Is the Holy Father predicting something apocalyptic, the Second Coming? "Certainly not," he responds. It is "not a matter of indulging in a new millenarianism; rather, it is aimed at an increased sensitivity to all that the Spirit is saying to the Church and to the Churches (cf. Rev. 2:7ff), as well as to individuals through charisms meant to serve the whole community. The purpose is to emphasize what the Spirit is suggesting to the different communities...cultures, societies and sound traditions. Despite appearances, humanity continues to await the revelation of the children of God and lives by this hope like a mother in labor...." [23]

There is a clear tension between the Pope's irrepressible Christian hope, and his sense of anxiety and foreboding at the moral and ethical confusion rampant in today's world. But he emphatically insists on the hope found through Jesus Christ, His Gospel, in the sacramental life of the Church, and the work of the Holy Spirit. The only thing that can dull the hope of the millennium is mankind's refusal of grace offered. As far as John Paul is concerned, the "great springtime of Christian life" will take place if Christians open themselves to the promptings of the Holy Spirit.

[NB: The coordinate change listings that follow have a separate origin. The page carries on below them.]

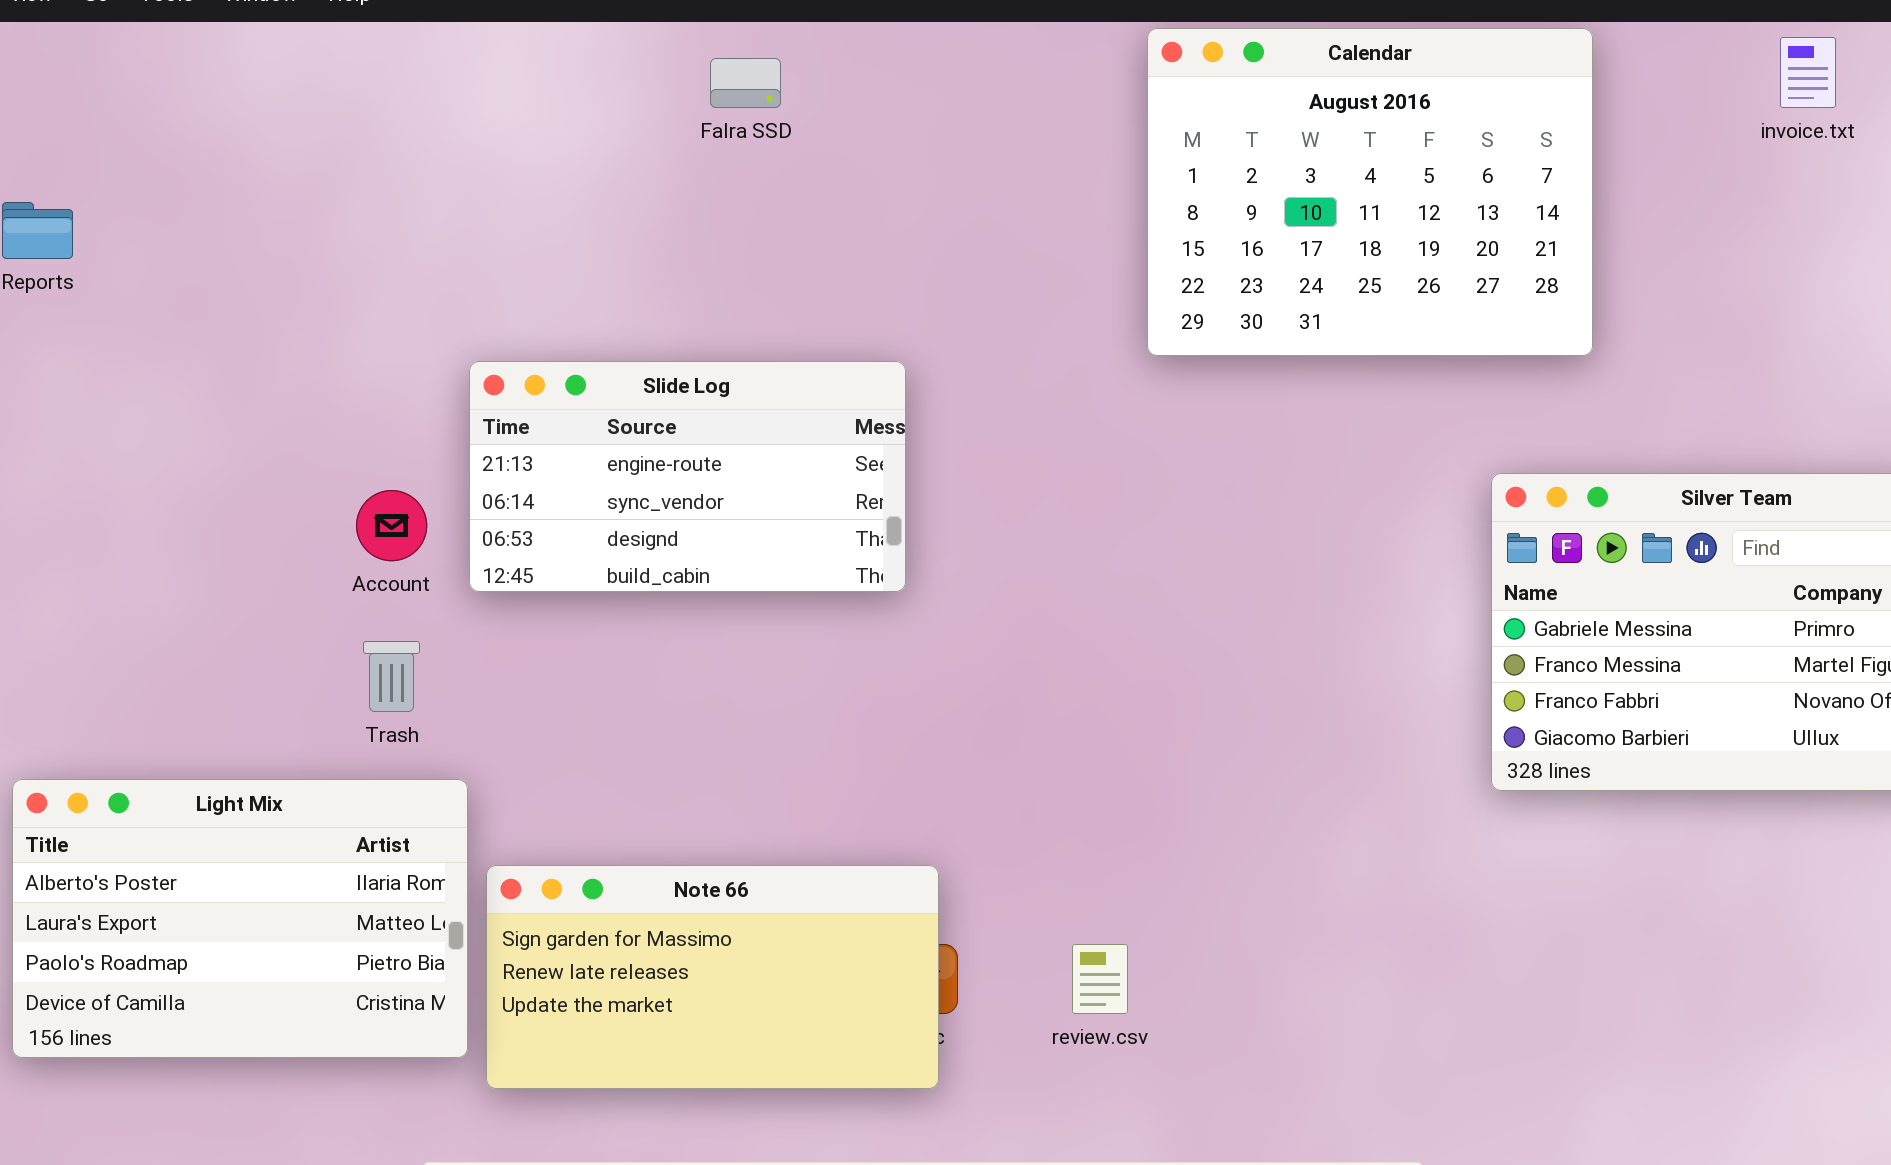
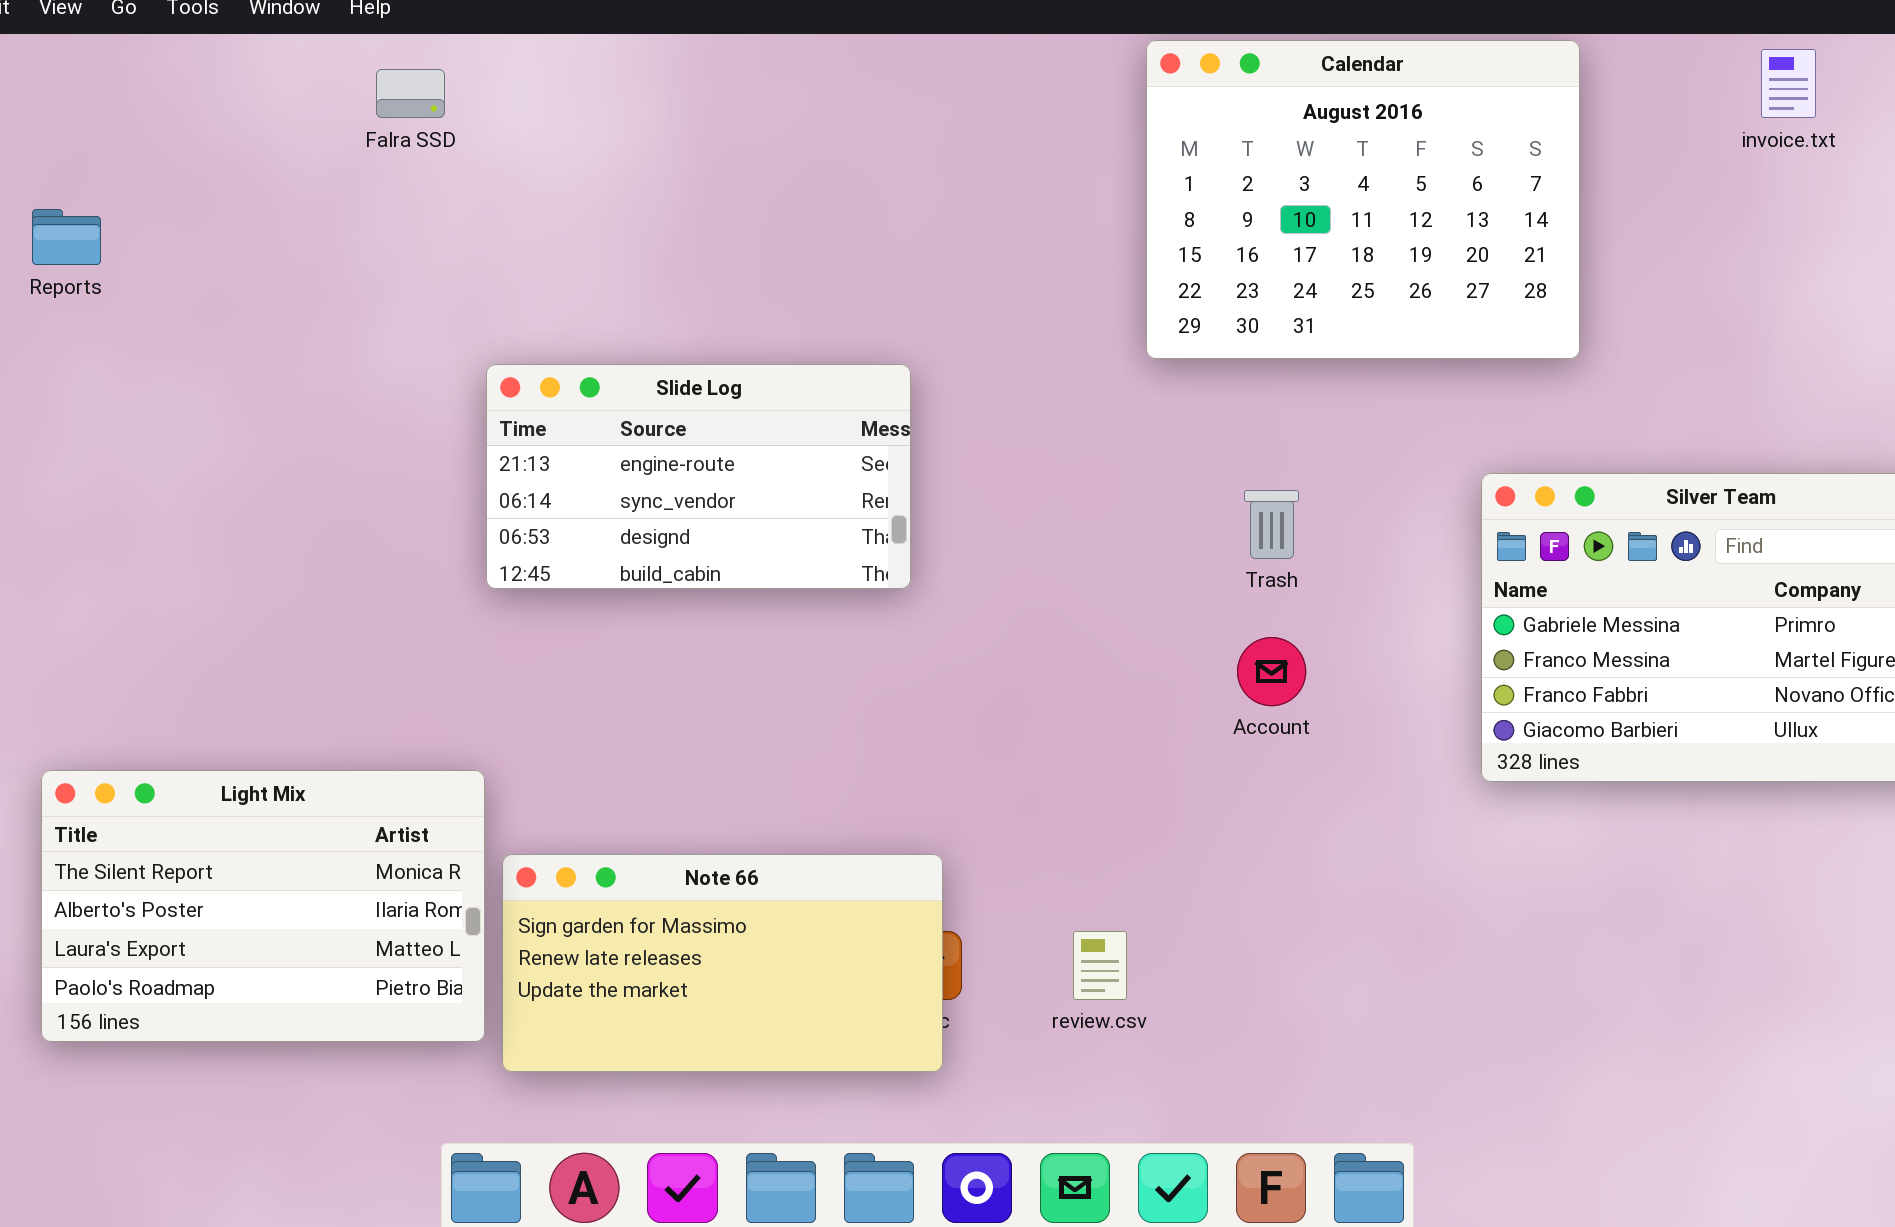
Falra SSD: [710,58,781,108] -> [376,69,445,118], moved
Account: [356,490,427,561] -> [1237,637,1306,706], moved
Trash: [363,641,420,712] -> [1244,490,1299,559], moved
Light Mix: [12,779,468,1058] -> [41,770,485,1042], scrolled up 1 row

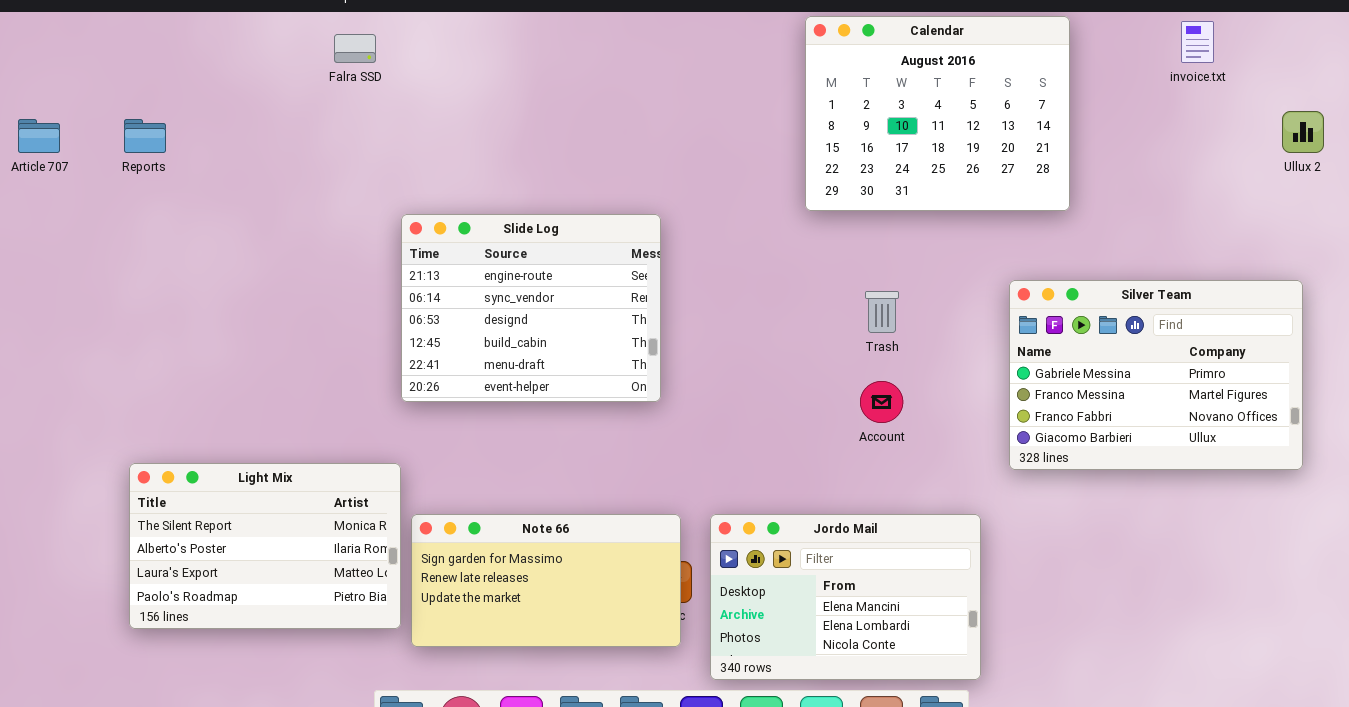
Slide Log: [486,364,911,589] -> [401,214,661,402], resized
Jordo Mail: none -> [710,514,981,680], opened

Tertio Millennio's Invitation

Tertio Millennio is a clear, challenging, and passionate invitation not only to Catholics, not only to Christians, not only to the three great monotheistic religions, but to the whole world to join in prayer and acts of charity and justice.

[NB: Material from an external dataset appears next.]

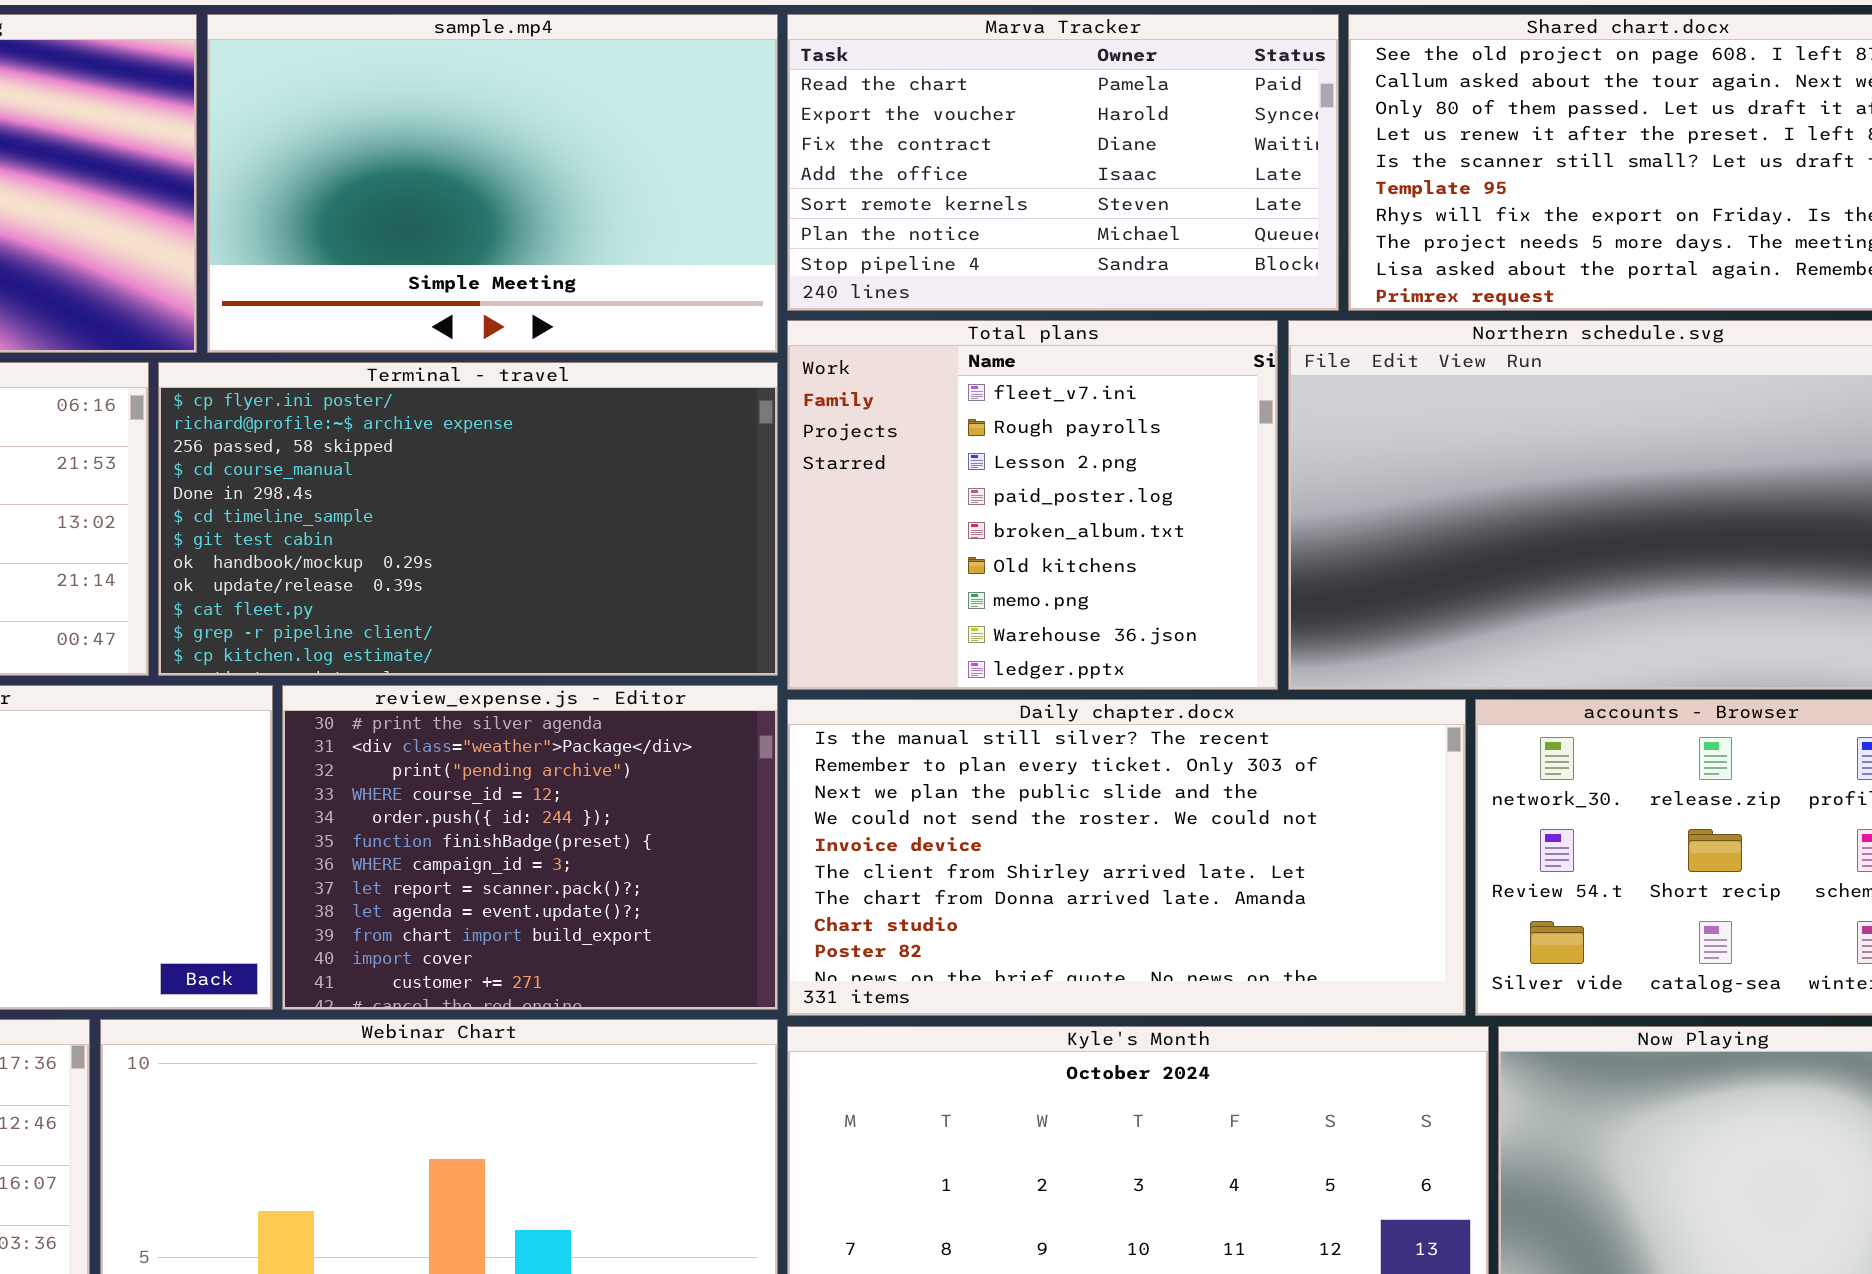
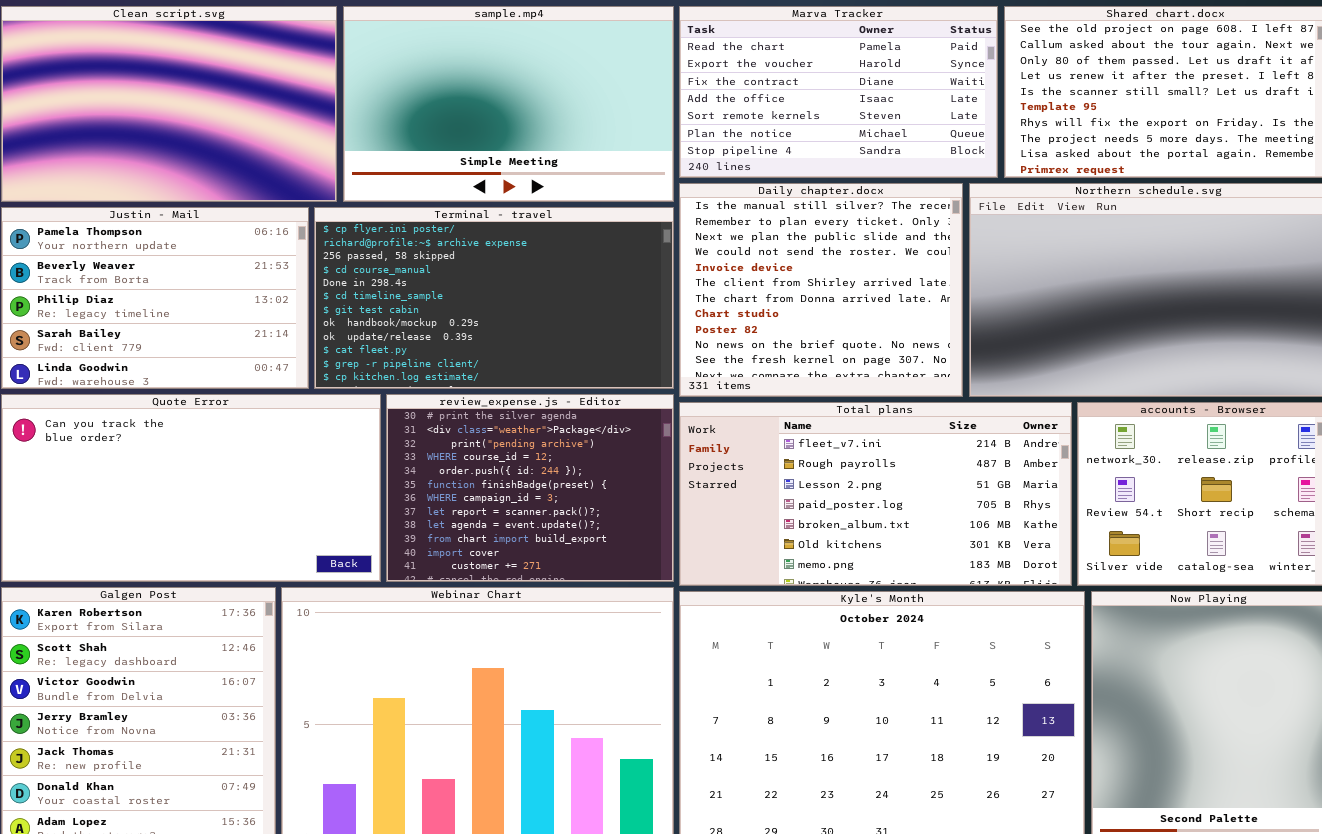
Total plans: [787,320,1278,690] -> [679,402,1072,586], moved, resized
Daily chapter.docx: [787,699,1466,1016] -> [679,183,963,397], moved, resized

It invites us to seek out the faith of the first Christians who believed totally that eternal life came from the Messiah, his teaching, his sacrificial death and Resurrection. To grasp that we are allowed only a few years to accept and live this faith. To hold hard to the faith that sees life always approaching eternity. "For," as Paul reminds his converts struggling to hold and grow in this faith, "Salvation is nearer us now than when we first believed" (Rom. 13:11).

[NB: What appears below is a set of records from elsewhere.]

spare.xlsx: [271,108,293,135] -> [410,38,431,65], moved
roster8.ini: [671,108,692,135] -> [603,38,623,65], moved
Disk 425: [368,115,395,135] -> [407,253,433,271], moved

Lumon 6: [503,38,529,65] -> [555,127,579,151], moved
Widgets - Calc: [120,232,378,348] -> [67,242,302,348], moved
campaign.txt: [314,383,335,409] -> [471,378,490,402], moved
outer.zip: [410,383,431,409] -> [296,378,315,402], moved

We are told that the road to the Jubilee requires three years. It is an Advent road, apparently celebrating the new Advent which will connect the Incarnation and Nativity in Palestine 2000 years ago with the sense of its providential unfolding in the history of the Church and the world, an unfolding which will be variously recalled in the next few years.

The markings on this road are of many kinds. There are signs to Jerusalem and Rome, recollections of other Church jubilees, historical events, both global and local, but above all it is a personal and individual journey of faith for all who desire a deeper understanding of the Incarnation, their own existence, and the existence of all humanity. It is a journey that can be fixed with historical dates, 1 A.D. and 2000 A.D., yet it begins before time and ends in timelessness because it is concerned with Jesus Christ "the same yesterday and today" (Heb 13:8).

It is a pilgrimage of one life and of a lifetime, of an age, of the whole quest of mankind for the supernatural. Its goal is the Holy Door, the Door of Faith, once carved and polished to an almost heavenly splendor by the holy people of the past. But in our age the Holy Door has been almost covered with rot and corruption, almost forgotten. "Seared with trade; bleared, smeared with toil;/ And wears man's smudge and shares man's smell," in the words of poet Gerard Manley Hopkins. But the door is still there, and the Holy Father will symbolically re-open it and invite us in to mark the third millennium of Jesus' birth. Through the door the pilgrim will, each in his own way, each at his own pace, move towards the presence of the One, uncreated Creator, the all-good, all-just, all-loving God, the Being Who Is, the Redeemer and Sustainer of all life and living, the "seen and unseen, visible and invisible," the Father, Son, and Holy Spirit.

The great goal of the Holy Jubilee in John Paul II's eyes is not only to bring Christians into the unimaginable joy of this Presence, but to bring all peoples even from "the very ends of the earth." It is a vision worthy of the Gospels, worthy of the great prophets of the Old Testament, and worthy of this lost and confused generation. It is a key not only to John Paul II's pontificate, but a revelation of the mind and soul of the man.